● TEXTO
CRÓNICA ACÇÃO PARALELA
* António Guerreiro
7 de Março de 2024
A política-espectáculo cresce à
medida que diminui o poder político que se exerce no interior de um Estado que
é cada vez menos soberano.
Um dos slogans inventados no Maio de 68,
às vezes recordado como uma peça de arqueologia revolucionária, como muitos
outros surgidos nesse tempo, desdenhava alegremente do acto essencial da
afirmação da democracia: “Élections, piège à cons”.
Traduzido em português nunca funcionaria porque perde a rima e o ritmo
prosódico: “Eleições, armadilha para imbecis”.
Actualmente, não existe no
espectro político nenhum extremo que ouse pôr em causa o formalismo democrático
do voto. “Porquê votar?” não é pergunta que hoje se faça publicamente e com um
alcance político programático. Em contrapartida, tem aumentado incessantemente
os que se interrogam – “Em quem votar?” – até ao momento de colocar a cruz no
boletim e os que, incapazes de decidir, engrossam as fileiras dos
abstencionistas.
Os “indecisos”
tornaram-se uma categoria decisiva. Por isso é que as sondagens, outrora tão
fiáveis, se tornaram um deficiente instrumento de medição do resultado final.

● O QUE SE PEDE
- A) Devolve o trecho da crónica que vai de "Traduzido em português" até "abstencionistas.", inclusive.
- B) Nas entradas, desde o início até à linha com "OUTDOOR NINJA", inclusive, troca "Suporte" por "Assistência" sem mexer em mais nada. Devolve só essas linhas, sem as imagens.

● DADOS
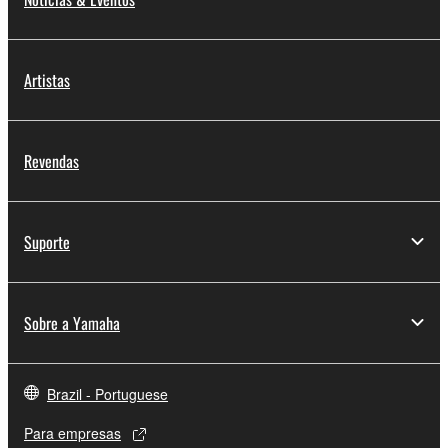
Artistas
Revendas
Suporte
Sobre a Yamaha
Brazil - Portuguese
Para empresas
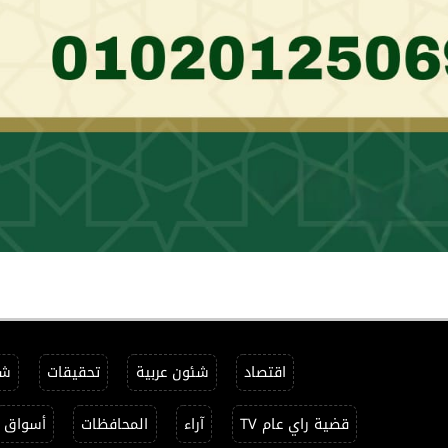
اقتصاد
شئون عربية
تحقيقات
شئ
قضية راي عام TV
آراء
المحافظات
أسواق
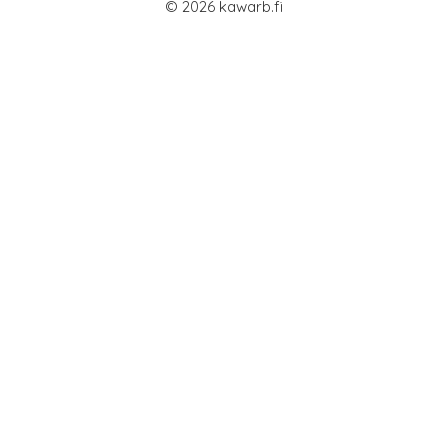
© 2026 kawarb.fi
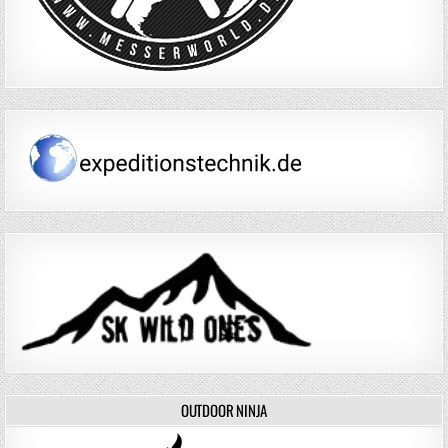
OUTDOOR NINJA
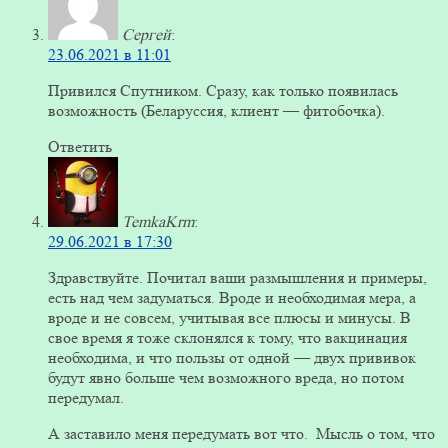
Сергей
:
23.06.2021 в 11:01
Привился Спутником. Сразу, как только появилась
возможность (Беларуссия, клиент — фитобочка).
Ответить
TemkaKrm
:
29.06.2021 в 17:30
Здравствуйте. Почитал ваши размышления и примеры,
есть над чем задуматься. Вроде и необходимая мера, а
вроде и не совсем, учитывая все плюсы и минусы. В
свое время я тоже склонялся к тому, что вакцинация
необходима, и что пользы от одной — двух прививок
будут явно больше чем возможного вреда, но потом
передумал.
А заставило меня передумать вот что. Мысль о том, что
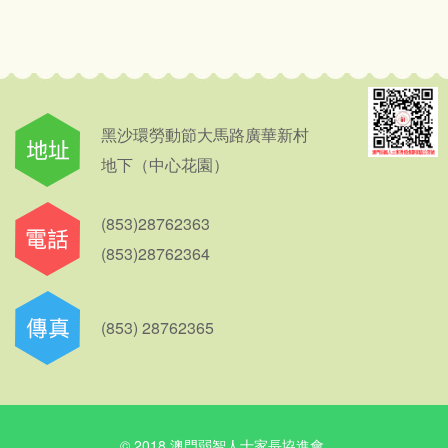
黑沙環勞動節大馬路廣華新村
地下（中心花園）
(853)28762363
(853)28762364
(853) 28762365
© 2018 澳門弱智人士家長協進會.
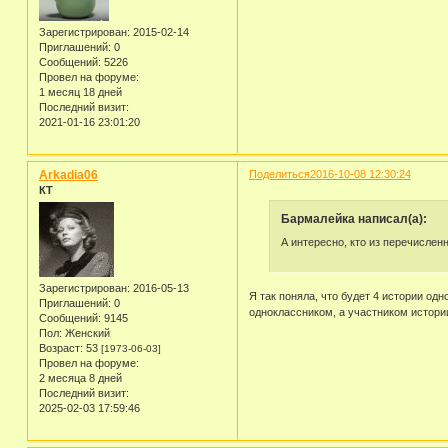
Зарегистрирован
: 2015-02-14
Приглашений:
0
Сообщений:
5226
Провел на форуме:
1 месяц 18 дней
Последний визит:
2021-01-16 23:01:20
Arkadia06
Поделиться
2016-10-08 12:30:24
КТ
Бармалейка написал(а):
А интересно, кто из перечислен
Зарегистрирован
: 2016-05-13
Я так поняла, что будет 4 истории од
Приглашений:
0
одноклассником, а участником истории
Сообщений:
9145
Пол:
Женский
Возраст:
53
[1973-06-03]
Провел на форуме:
2 месяца 8 дней
Последний визит:
2025-02-03 17:59:46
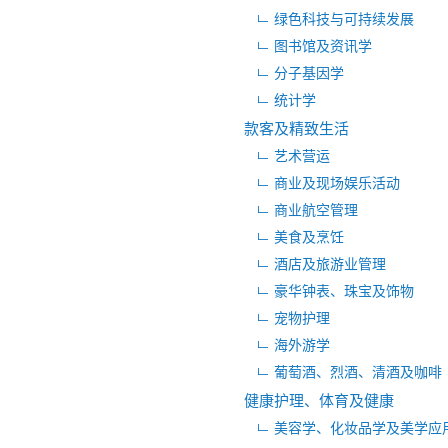
绿色科技与可持续发展
图书馆及资讯学
分子基因学
统计学
款客及精致生活
艺术营运
商业及现场娱乐活动
商业航空管理
美食及烹饪
酒店及旅游业管理
豪华钟表、珠宝及饰物
宠物护理
海外游学
葡萄酒、烈酒、清酒及咖啡
健康护理、体育及健康
美容学、化妆品学及美学应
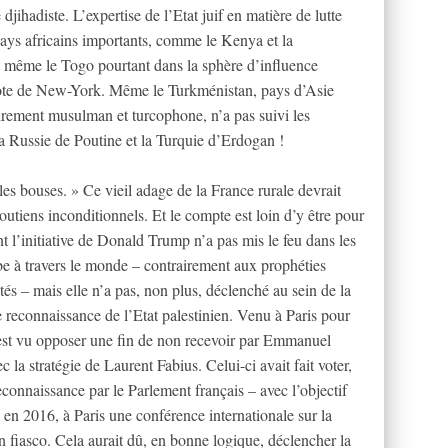
djihadiste. L’expertise de l’Etat juif en matière de lutte
pays africains importants, comme le Kenya et la
même le Togo pourtant dans la sphère d’influence
r vote de New-York. Même le Turkménistan, pays d’Asie
airement musulman et turcophone, n’a pas suivi les
a Russie de Poutine et la Turquie d’Erdogan !
es bouses. » Ce vieil adage de la France rurale devrait
tiens inconditionnels. Et le compte est loin d’y être pour
t l’initiative de Donald Trump n’a pas mis le feu dans les
rabe à travers le monde – contrairement aux prophéties
s – mais elle n’a pas, non plus, déclenché au sein de la
reconnaissance de l’Etat palestinien. Venu à Paris pour
st vu opposer une fin de non recevoir par Emmanuel
 la stratégie de Laurent Fabius. Celui-ci avait fait voter,
connaissance par le Parlement français – avec l’objectif
é en 2016, à Paris une conférence internationale sur la
un fiasco. Cela aurait dû, en bonne logique, déclencher la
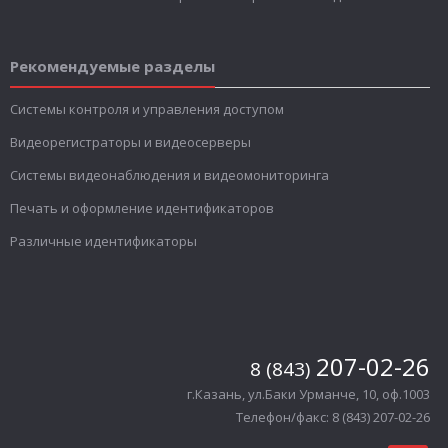
Рекомендуемые разделы
Системы контроля и управления доступом
Видеорегистраторы и видеосерверы
Системы видеонаблюдения и видеомониторинга
Печать и оформление идентификаторов
Различные идентификаторы
207-02-26
8 (843)
г.Казань, ул.Баки Урманче, 10, оф.1003
Телефон/факс: 8 (843) 207-02-26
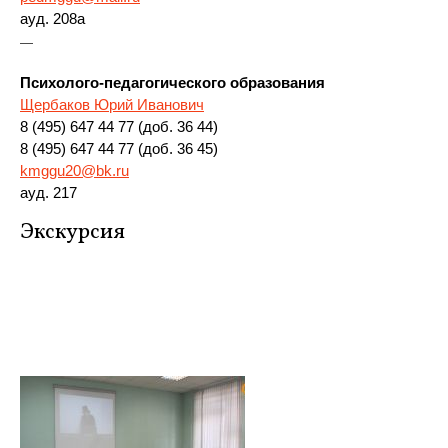
ауд. 208а
—
Психолого-педагогического образования
Щербаков Юрий Иванович
8 (495) 647 44 77 (доб. 36 44)
8 (495) 647 44 77 (доб. 36 45)
kmggu20@bk.ru
ауд. 217
Экскурсия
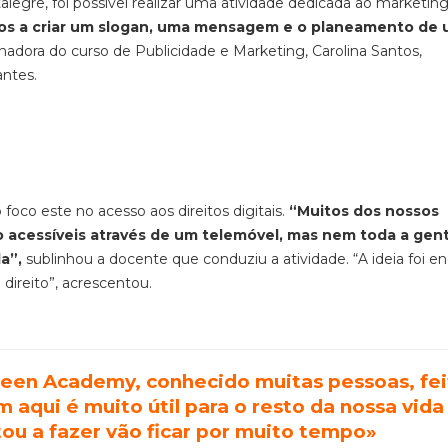
legre, foi possível realizar uma atividade dedicada ao marketin
dos a criar um slogan, uma mensagem e o planeamento de
enadora do curso de Publicidade e Marketing, Carolina Santos,
antes.
 foco este no acesso aos direitos digitais.
“Muitos dos nossos
ão acessíveis através de um telemóvel, mas nem toda a gen
a”,
sublinhou a docente que conduziu a atividade. “A ideia foi en
 direito”, acrescentou.
een Academy, conhecido muitas pessoas, fei
aqui é muito útil para o resto da nossa vida
ou a fazer vão ficar por muito tempo»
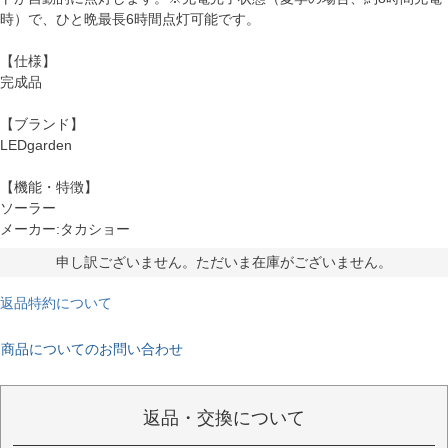
時）で、ひと晩最長6時間点灯可能です。
【仕様】
完成品
【ブランド】
LEDgarden
【機能・特徴】
ソーラー
メーカー:タカショー
申し訳ございません。ただいま在庫がございません。
返品特約について
商品についてのお問い合わせ
返品・交換について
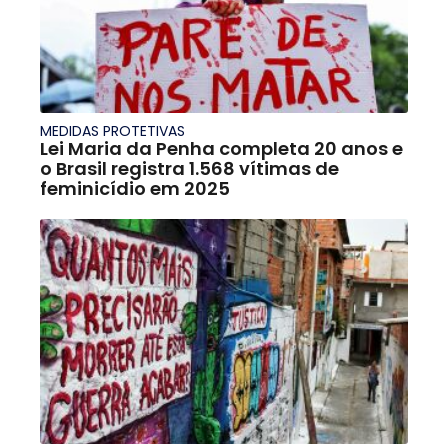
MEDIDAS PROTETIVAS
Lei Maria da Penha completa 20 anos e
o Brasil registra 1.568 vítimas de
feminicídio em 2025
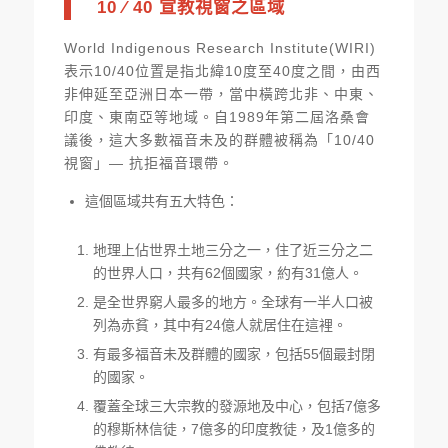
10 ∕ 40
宣教視窗之區域
World Indigenous Research Institute(WIRI)
表示10/40位置是指北緯10度至40度之間，由西
非伸延至亞洲日本一帶，當中橫跨北非、中東、
印度、東南亞等地域。自1989年第二屆洛桑會
議後，這大多數福音未及的群體被稱為「10/40
視窗」— 抗拒福音環帶。
這個區域共有五大特色：
地理上佔世界土地三分之一，住了近三分之二
的世界人口，共有62個國家，約有31億人。
是全世界窮人最多的地方。全球有一半人口被
列為赤貧，其中有24億人就居住在這裡。
有最多福音未及群體的國家，包括55個最封閉
的國家。
覆蓋全球三大宗教的發源地及中心，包括7億多
的穆斯林信徒，7億多的印度教徒，及1億多的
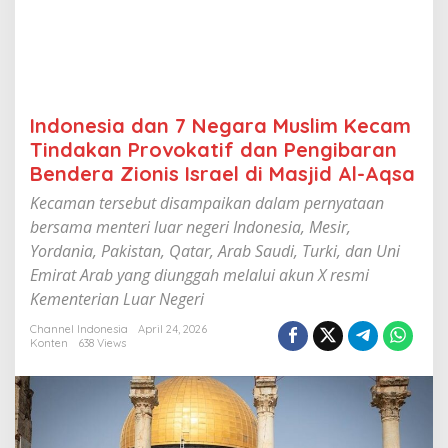
a
M
u
s
l
i
m
Indonesia dan 7 Negara Muslim Kecam
K
Tindakan Provokatif dan Pengibaran
e
Bendera Zionis Israel di Masjid Al-Aqsa
c
a
Kecaman tersebut disampaikan dalam pernyataan
m
T
bersama menteri luar negeri Indonesia, Mesir,
i
Yordania, Pakistan, Qatar, Arab Saudi, Turki, dan Uni
n
Emirat Arab yang diunggah melalui akun X resmi
d
a
Kementerian Luar Negeri
k
Channel Indonesia
April 24, 2026
a
Konten
638 Views
n
P
r
o
v
o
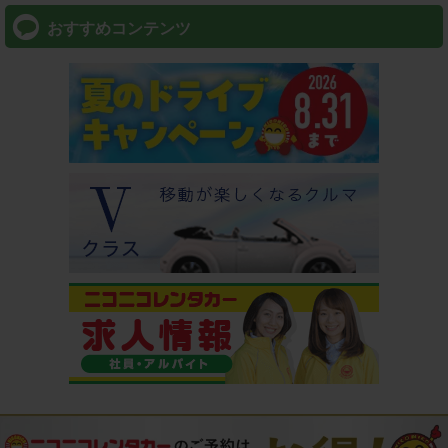
おすすめコンテンツ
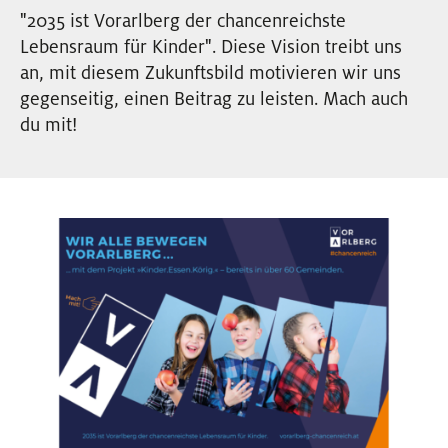
EVENTS
"2035 ist Vorarlberg der chancenreichste
Lebensraum für Kinder". Diese Vision treibt uns
an, mit diesem Zukunftsbild motivieren wir uns
NEWSLETTER
gegenseitig, einen Beitrag zu leisten. Mach auch
du mit!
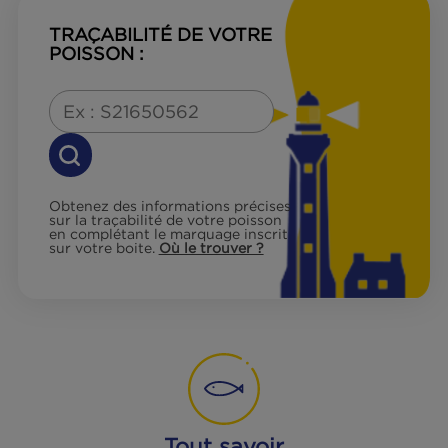
Informations QCE
Les atouts du produit
TRAÇABILITÉ DE VOTRE
POISSON :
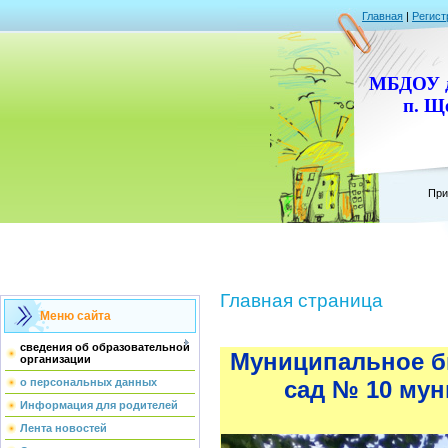
Главная
|
Регист
МБДОУ д
п. Щ
При
Главная страница
Меню сайта
сведения об образовательной
Муниципальное б
организации
о персональных данных
сад № 10 му
Информация для родителей
Лента новостей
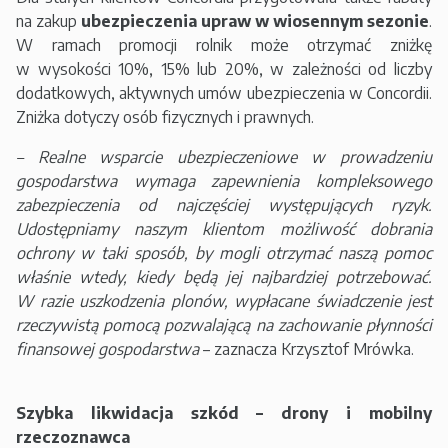
na zakup
ubezpieczenia upraw w wiosennym sezonie
.
W ramach promocji rolnik może otrzymać zniżkę
w wysokości 10%, 15% lub 20%, w zależności od liczby
dodatkowych, aktywnych umów ubezpieczenia w Concordii.
Zniżka dotyczy osób fizycznych i prawnych.
– Realne wsparcie ubezpieczeniowe w prowadzeniu
gospodarstwa wymaga zapewnienia kompleksowego
zabezpieczenia od najczęściej występujących ryzyk.
Udostępniamy naszym klientom możliwość dobrania
ochrony w taki sposób, by mogli otrzymać naszą pomoc
właśnie wtedy, kiedy będą jej najbardziej potrzebować.
W razie uszkodzenia plonów, wypłacane świadczenie jest
rzeczywistą pomocą pozwalającą na zachowanie płynności
finansowej gospodarstwa
– zaznacza Krzysztof Mrówka.
Szybka likwidacja szkód – drony i mobilny
rzeczoznawca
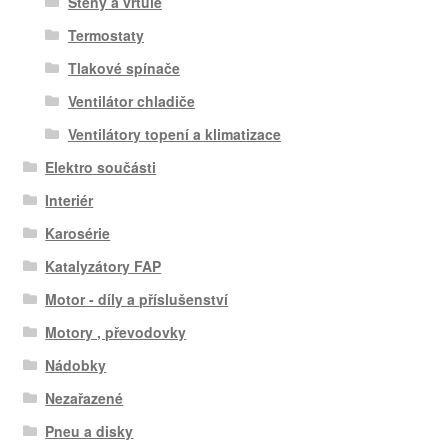
Stěny a vrtule
Termostaty
Tlakové spínače
Ventilátor chladiče
Ventilátory topení a klimatizace
Elektro součásti
Interiér
Karosérie
Katalyzátory FAP
Motor - díly a příslušenství
Motory , převodovky
Nádobky
Nezařazené
Pneu a disky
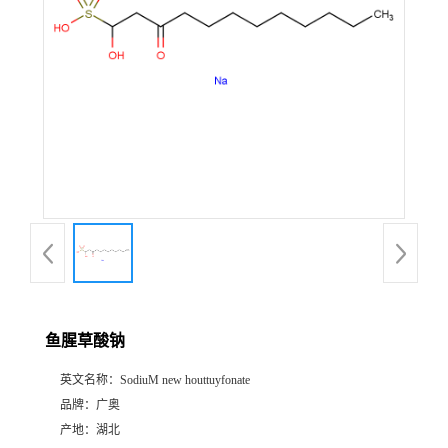
鱼腥草酸钠
英文名称：
SodiuM new houttuyfonate
品牌：
广奥
产地：
湖北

● RESPOSTAS POR TAREFA
- A)
Traduzido em português nunca funcionaria porque perde a rima e o ritmo
prosódico: “Eleições, armadilha para imbecis”.
Actualmente, não existe no
espectro político nenhum extremo que ouse pôr em causa o formalismo democrático
do voto. “Porquê votar?” não é pergunta que hoje se faça publicamente e com um
alcance político programático. Em contrapartida, tem aumentado incessantemente
os que se interrogam – “Em quem votar?” – até ao momento de colocar a cruz no
boletim e os que, incapazes de decidir, engrossam as fileiras dos
abstencionistas.

- B)
Artistas
Revendas
Assistência
Sobre a Yamaha
Brazil - Portuguese
Para empresas
اقتصاد
شئون عربية
تحقيقات
شئ
قضية راي عام TV
آراء
المحافظات
أسواق
© 2026 kawarb.fi
OUTDOOR NINJA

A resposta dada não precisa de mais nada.